The Autonomous Control and Decision Systems (ACDS) Laboratory is part of the Flight Mechanics and Controls (FMC) group at the Daniel Guggenheim School of Aerospace Engineering, Georgia Institute of Technology (GaTech). The ACDS laboratory is also affiliated with the Institute for Robotics and Inteligent Machines (IRIM) and the Decision Control Lab (DCL) at GaTech. Forty years after the first Apollo mission, the technological/industrial development as well as the need for deep space exploration has created new challenges. Among these is the challenge of building autonomous robotic systems that can accomplish difficult missions in remote, unknown or partially known environments, and adapt to changing and dynamic situations. Robotic systems should be able to robustly walk, navigate, efficiently explore, quickly learn new motor skills and generalize these skills to unseen conditions. While absolute autonomy is critical, robotic systems should safely co-operate with and be efficiently teleoperated by humans during motor control tasks in manufacturing and space missions.
Besides autonomy, our interests include the investigation of the computational principles related to neural organization,computation, function and/or behavior. Here are few questions that better explain our point of view: how neural-hardware organization relates to function? Are there any variational principles in control theory and machine learning that explain this relationship? What are the underlying neural optimization algorithms used to perform motor control and learning tasks? Can we transfer control and hardware design principles from neural organisms to robotic and aerospace systems?

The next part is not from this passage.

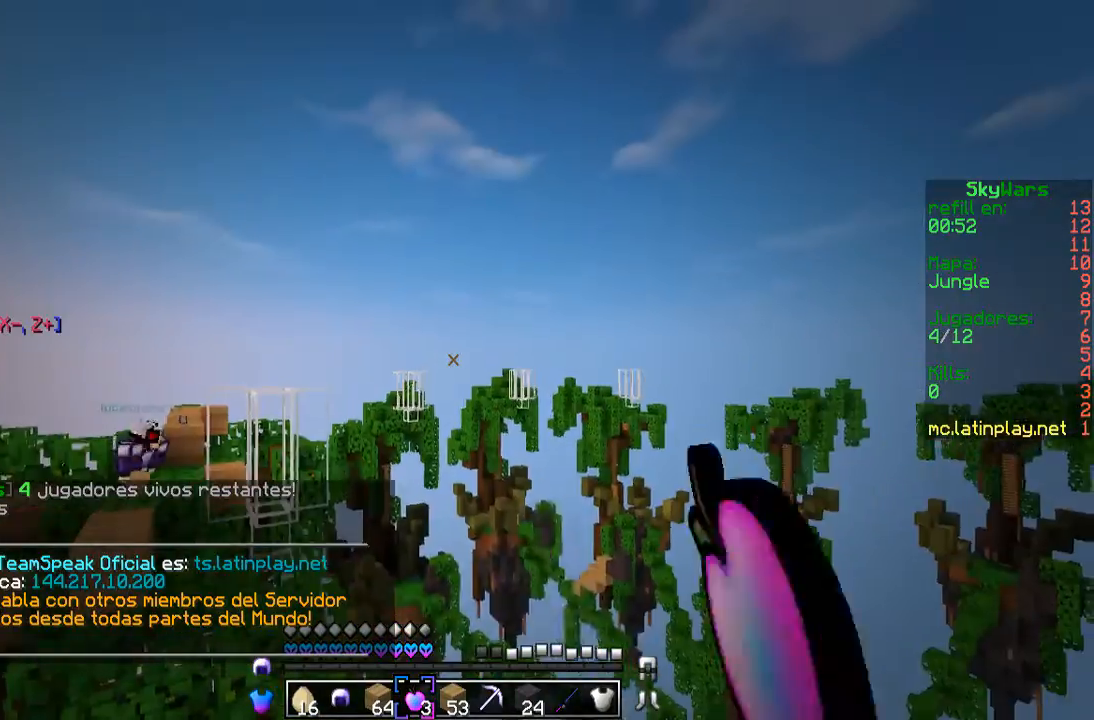
{"keys": [], "mouse": ["left"], "events": [[133, "mouse_left", "down"]]}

On the mathematical side our research lies at the intersection of Control and Dynamical Systems Theory, Machine Learning, Information Theory and Statistical Physics. At the core of this intersection are 1) the optimality principles in control theory namely the Dynamic Programming and the Pontryagin Maximization Principle, 2) the fundamental connections between Partial Differential and Stochastic Differential Equations, 3) Information Theoretic interpretations of control and learning and 4) Efficient machine learning algorithms for statistical inference, learning and control.